There is a physics phenomenon that also illustrates how something can be two things at once. It is called ‘wave-particle duality’ (Hendry, 1980). We know waves can be made in any pool of liquid. Particles, on the other hand, are like billiard balls on a table, bouncing very predictably. So they seem very different. Elementary, subatomic particles, however, are BOTH waves and particles at the same time. They travel like waves as if they were one continuous fluid, but also bounce off one another as if they were individual solid balls.
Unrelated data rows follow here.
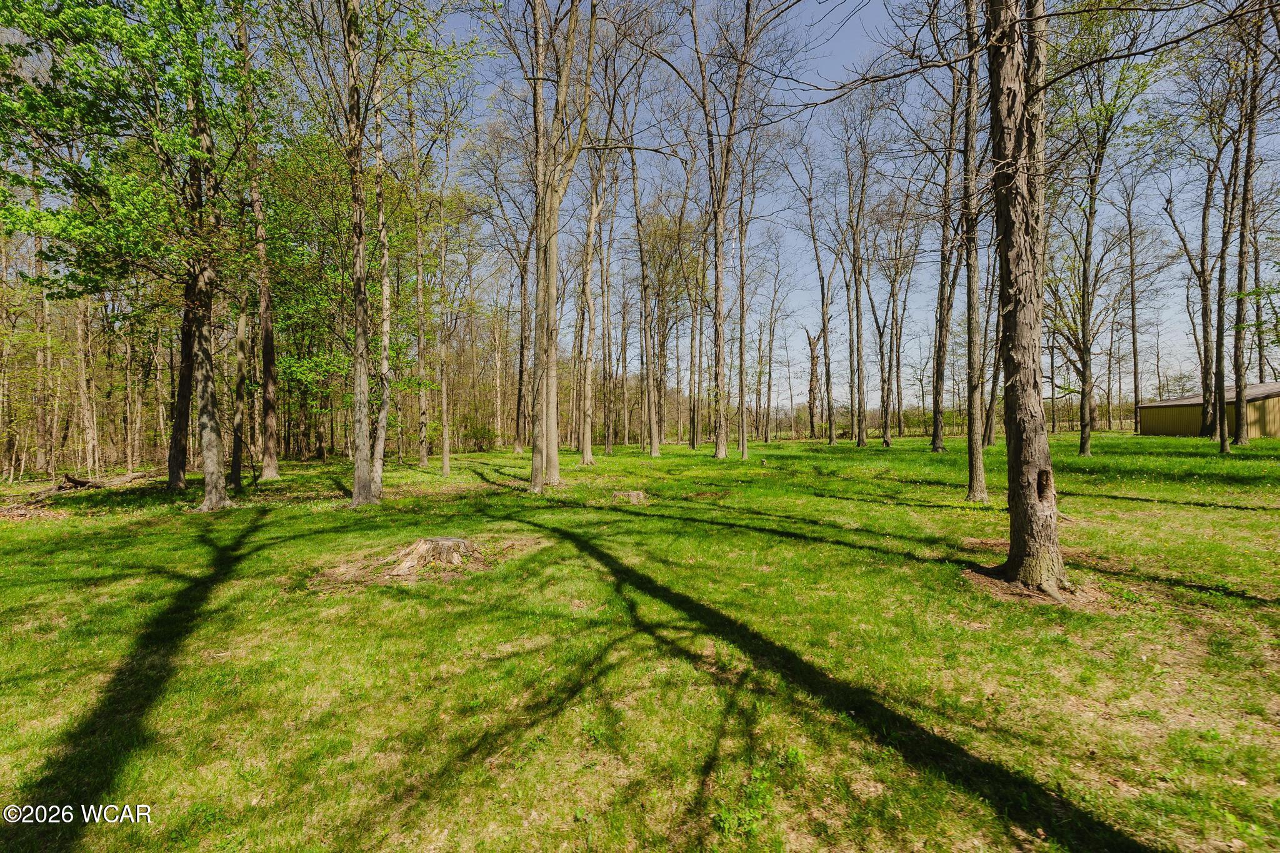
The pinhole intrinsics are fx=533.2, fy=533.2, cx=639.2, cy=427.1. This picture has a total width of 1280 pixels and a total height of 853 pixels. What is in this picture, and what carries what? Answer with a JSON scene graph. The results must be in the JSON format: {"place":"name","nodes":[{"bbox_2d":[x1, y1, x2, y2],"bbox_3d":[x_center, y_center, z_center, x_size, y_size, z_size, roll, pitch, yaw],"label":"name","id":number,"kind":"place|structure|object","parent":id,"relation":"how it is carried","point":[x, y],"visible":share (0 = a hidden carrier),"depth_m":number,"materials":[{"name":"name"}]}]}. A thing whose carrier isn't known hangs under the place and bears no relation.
{"place":"outdoors","nodes":[
{"label":"outdoors","id":0,"kind":"place"},
{"bbox_2d":[0,428,1279,852],"label":"lawn","id":1,"kind":"structure","parent":0,"point":[707,461],"materials":[{"name":"green plant"}]},
{"bbox_2d":[31,175,57,478],"bbox_3d":[-24.033,-4.473,20.981,2.312,12.488,2.420,0,1,39],"label":"tree","id":2,"kind":"object","parent":1,"relation":"on","point":[44,416],"visible":0.74,"depth_m":21.00,"materials":[{"name":"brown plant"}]},
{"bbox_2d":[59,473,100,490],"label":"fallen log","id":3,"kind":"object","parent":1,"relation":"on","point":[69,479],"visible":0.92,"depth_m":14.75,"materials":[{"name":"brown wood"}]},
{"bbox_2d":[72,291,99,477],"bbox_3d":[-22.015,-5.355,21.095,1.665,14.674,1.880,0,1,1],"label":"tree","id":4,"kind":"object","parent":1,"relation":"on","point":[86,414],"visible":0.66,"depth_m":21.02,"materials":[{"name":"brown plant"}]},
{"bbox_2d":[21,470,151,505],"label":"fallen log","id":5,"kind":"object","parent":1,"relation":"on","point":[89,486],"visible":0.85,"depth_m":13.11,"materials":[{"name":"brown wood"}]},
{"bbox_2d":[1,0,253,513],"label":"tree","id":6,"kind":"object","parent":1,"relation":"on","point":[94,15],"visible":0.98,"depth_m":9.55,"materials":[{"name":"green plant"}]},
{"bbox_2d":[166,280,197,491],"bbox_3d":[-12.380,-4.971,14.397,2.447,13.014,2.802,0,1,1],"label":"tree","id":7,"kind":"object","parent":1,"relation":"on","point":[179,479],"visible":0.42,"depth_m":14.25,"materials":[{"name":"brown plant"}]},
{"bbox_2d":[228,289,250,490],"bbox_3d":[-11.039,-3.868,14.605,1.382,10.902,1.424,1,1,45],"label":"tree","id":8,"kind":"object","parent":1,"relation":"on","point":[241,364],"visible":0.57,"depth_m":14.48,"materials":[{"name":"brown plant"}]},
{"bbox_2d":[236,0,281,480],"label":"tree","id":9,"kind":"object","parent":1,"relation":"on","point":[271,461],"visible":0.97,"depth_m":16.30,"materials":[{"name":"brown plant"}]},
{"bbox_2d":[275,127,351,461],"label":"tree","id":10,"kind":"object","parent":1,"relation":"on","point":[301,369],"visible":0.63,"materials":[{"name":"green plant"}]},
{"bbox_2d":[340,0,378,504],"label":"tree","id":11,"kind":"object","parent":1,"relation":"on","point":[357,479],"visible":0.99,"depth_m":10.84,"materials":[{"name":"plant"}]},
{"bbox_2d":[368,53,392,493],"bbox_3d":[-6.462,-5.107,12.783,2.177,13.218,2.169,-1,1,-42],"label":"tree","id":12,"kind":"object","parent":1,"relation":"on","point":[384,339],"visible":0.82,"depth_m":12.71,"materials":[{"name":"plant"}]},
{"bbox_2d":[408,91,429,466],"bbox_3d":[-8.917,-6.276,21.268,1.417,15.955,1.425,0,1,1],"label":"tree","id":13,"kind":"object","parent":1,"relation":"on","point":[424,461],"visible":0.96,"depth_m":21.14,"materials":[{"name":"plant"}]},
{"bbox_2d":[384,536,481,575],"bbox_3d":[-2.470,1.524,6.436,1.219,0.335,1.205,0,1,1],"label":"tree stump","id":14,"kind":"object","parent":1,"relation":"on","point":[447,545],"visible":0.95,"depth_m":6.25,"materials":[{"name":"brown wood"}]},
{"bbox_2d":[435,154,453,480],"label":"tree","id":15,"kind":"object","parent":1,"relation":"on","point":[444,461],"visible":0.98,"depth_m":18.93,"materials":[{"name":"plant"}]},
{"bbox_2d":[465,423,497,451],"bbox_3d":[-9.792,0.709,33.066,2.165,1.910,2.133,0,1,1],"label":"shrub","id":16,"kind":"object","parent":1,"relation":"on","point":[477,436],"visible":0.85,"depth_m":32.74,"materials":[{"name":"green plant"}]},
{"bbox_2d":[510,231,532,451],"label":"tree","id":17,"kind":"object","parent":1,"relation":"on","point":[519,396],"visible":0.75,"depth_m":30.64,"materials":[{"name":"brown plant"}]},
{"bbox_2d":[525,0,598,490],"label":"tree","id":18,"kind":"object","parent":1,"relation":"on","point":[549,349],"visible":0.99,"depth_m":13.20,"materials":[{"name":"plant"}]},
{"bbox_2d":[575,158,601,463],"bbox_3d":[-2.220,-7.064,22.624,3.037,17.258,3.150,0,1,1],"label":"tree","id":19,"kind":"object","parent":1,"relation":"on","point":[587,454],"visible":0.87,"depth_m":22.50,"materials":[{"name":"plant"}]},
{"bbox_2d":[595,158,616,460],"bbox_3d":[-1.605,-6.812,25.367,2.283,16.957,2.365,0,1,1],"label":"tree","id":20,"kind":"object","parent":1,"relation":"on","point":[607,307],"visible":0.9,"depth_m":25.26,"materials":[{"name":"brown plant"}]},
{"bbox_2d":[610,489,648,503],"bbox_3d":[-0.224,1.477,11.356,0.911,0.255,0.914,0,1,1],"label":"tree stump","id":21,"kind":"object","parent":1,"relation":"on","point":[634,495],"visible":0.91,"depth_m":11.21,"materials":[{"name":"brown wood"}]},
{"bbox_2d":[634,138,659,457],"bbox_3d":[0.315,-7.726,28.005,3.573,18.382,3.625,0,1,1],"label":"tree","id":22,"kind":"object","parent":1,"relation":"on","point":[652,449],"visible":0.96,"depth_m":27.85,"materials":[{"name":"brown plant"}]},
{"bbox_2d":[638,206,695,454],"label":"tree","id":23,"kind":"object","parent":1,"relation":"on","point":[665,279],"visible":0.94,"depth_m":30.47,"materials":[{"name":"plant"}]},
{"bbox_2d":[687,153,708,446],"bbox_3d":[3.377,-7.755,30.987,2.154,17.268,2.931,-1,1,-43],"label":"tree","id":24,"kind":"object","parent":1,"relation":"on","point":[692,444],"visible":0.87,"depth_m":30.99,"materials":[{"name":"brown plant"}]},
{"bbox_2d":[692,0,773,462],"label":"tree","id":25,"kind":"object","parent":1,"relation":"on","point":[717,277],"visible":0.99,"depth_m":20.96,"materials":[{"name":"plant"}]},
{"bbox_2d":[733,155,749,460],"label":"tree","id":26,"kind":"object","parent":1,"relation":"on","point":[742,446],"visible":0.93,"depth_m":22.97,"materials":[{"name":"plant"}]},
{"bbox_2d":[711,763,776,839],"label":"weed","id":27,"kind":"object","parent":1,"relation":"on","point":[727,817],"visible":0.72,"depth_m":2.28,"materials":[{"name":"green plant"}]},
{"bbox_2d":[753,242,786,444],"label":"tree","id":28,"kind":"object","parent":1,"relation":"on","point":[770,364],"visible":0.98,"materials":[{"name":"brown plant"}]},
{"bbox_2d":[787,144,835,445],"bbox_3d":[11.625,-8.604,35.272,4.358,19.424,4.963,-1,1,-45],"label":"tree","id":29,"kind":"object","parent":1,"relation":"on","point":[822,292],"visible":0.99,"depth_m":35.27,"materials":[{"name":"brown plant"}]},
{"bbox_2d":[801,324,826,438],"bbox_3d":[15.662,-4.225,47.505,3.189,11.095,3.062,1,1,43],"label":"tree","id":30,"kind":"object","parent":1,"relation":"on","point":[812,364],"visible":0.95,"depth_m":47.32,"materials":[{"name":"brown plant"}]},
{"bbox_2d":[841,99,874,446],"bbox_3d":[12.260,-7.845,30.097,1.934,17.931,2.094,0,1,1],"label":"tree","id":31,"kind":"object","parent":1,"relation":"on","point":[860,441],"visible":0.99,"depth_m":30.03,"materials":[{"name":"plant"}]},
{"bbox_2d":[881,218,909,446],"bbox_3d":[15.773,-6.984,32.953,4.193,16.619,3.901,1,1,43],"label":"tree","id":32,"kind":"object","parent":1,"relation":"on","point":[897,376],"visible":0.96,"depth_m":32.89,"materials":[{"name":"brown plant"}]},
{"bbox_2d":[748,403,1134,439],"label":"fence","id":33,"kind":"object","parent":1,"relation":"on","point":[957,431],"visible":0.53,"depth_m":47.96,"materials":[{"name":"wood"}]},
{"bbox_2d":[930,47,962,451],"bbox_3d":[12.119,-7.992,20.482,3.865,18.314,4.497,0,1,1],"label":"tree","id":34,"kind":"object","parent":1,"relation":"on","point":[937,424],"visible":0.96,"depth_m":20.53,"materials":[{"name":"brown plant"}]},
{"bbox_2d":[959,0,988,503],"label":"tree","id":35,"kind":"object","parent":1,"relation":"on","point":[970,441],"visible":0.97,"depth_m":10.38,"materials":[{"name":"plant"}]},
{"bbox_2d":[981,247,1003,449],"bbox_3d":[17.665,-6.192,26.415,2.924,15.250,2.912,0,1,1],"label":"tree","id":36,"kind":"object","parent":1,"relation":"on","point":[990,409],"visible":0.56,"depth_m":26.43,"materials":[{"name":"plant"}]},
{"bbox_2d":[983,0,1068,603],"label":"tree","id":37,"kind":"object","parent":1,"relation":"on","point":[1030,396],"visible":0.97,"depth_m":5.10,"materials":[{"name":"plant"}]},
{"bbox_2d":[1057,5,1153,460],"bbox_3d":[14.795,-6.546,17.783,4.537,15.314,4.355,-1,1,-43],"label":"tree","id":38,"kind":"object","parent":1,"relation":"on","point":[1090,207],"visible":0.98,"depth_m":17.76,"materials":[{"name":"green plant"}]},
{"bbox_2d":[1121,176,1144,434],"bbox_3d":[34.966,-8.762,37.633,2.390,18.817,2.563,-1,1,-44],"label":"tree","id":39,"kind":"object","parent":1,"relation":"on","point":[1133,309],"visible":0.96,"depth_m":37.53,"materials":[{"name":"brown plant"}]},
{"bbox_2d":[1163,123,1228,435],"bbox_3d":[27.191,-7.547,25.340,4.072,16.282,4.598,-1,1,-38],"label":"tree","id":40,"kind":"object","parent":1,"relation":"on","point":[1205,304],"visible":0.87,"depth_m":25.34,"materials":[{"name":"brown plant"}]},
{"bbox_2d":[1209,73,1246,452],"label":"tree","id":41,"kind":"object","parent":1,"relation":"on","point":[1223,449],"visible":0.91,"depth_m":19.57,"materials":[{"name":"plant"}]},
{"bbox_2d":[1229,8,1267,443],"bbox_3d":[21.735,-8.124,18.807,3.807,17.750,4.228,0,1,1],"label":"tree","id":42,"kind":"object","parent":1,"relation":"on","point":[1238,409],"visible":0.95,"depth_m":19.02,"materials":[{"name":"plant"}]},
{"bbox_2d":[380,0,1257,416],"label":"sky","id":43,"kind":"structure","parent":0,"point":[872,344],"materials":[{"name":"blue"}]},
{"bbox_2d":[1137,380,1279,438],"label":"shed","id":44,"kind":"structure","parent":0,"point":[1145,419],"depth_m":31.21,"materials":[{"name":"beige metal"}]},
{"bbox_2d":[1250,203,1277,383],"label":"tree","id":45,"kind":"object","parent":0,"point":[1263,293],"visible":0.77,"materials":[{"name":"plant"}]}
]}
It was not difficult for physicists to accept they are both waves and particles, because they regularly deal with infinity, time speeding up and slowing down, and other concepts.

Conclusion: Where to from Here

My story has illustrated that it is possible to go from being a quantitative researcher to being a qualitative researcher. It has also shown that being an experienced researcher even in an extremely different field can make the journey easier if one is open to transferring the skills and knowledge, and using past experiences to overcome challenges.

It is intriguing to see that it is not limited to the realm of the qualitative world and constructed knowledge or socially meaningful labels that we find uncertainty, blurred lines, and the non-binary nature of life, but also in the traditionally positivistic world of the physical sciences. Perhaps quantitative and qualitative research are not so different after all, and that people in each field cannot assume certain characteristics of the other methodology without first taking the plunge and doing a bit of methodological manoeuvring themselves.

There is no linear journey; no binary scale in becoming or being a researcher, epistemologically or methodologically speaking. It is really up to the individual to utilise their expertise, understand their own skills and embrace their own non-binary, non-specific, blurry situation, and be open-minded about the possibilities, no matter what black hole or time-warp it may take you through.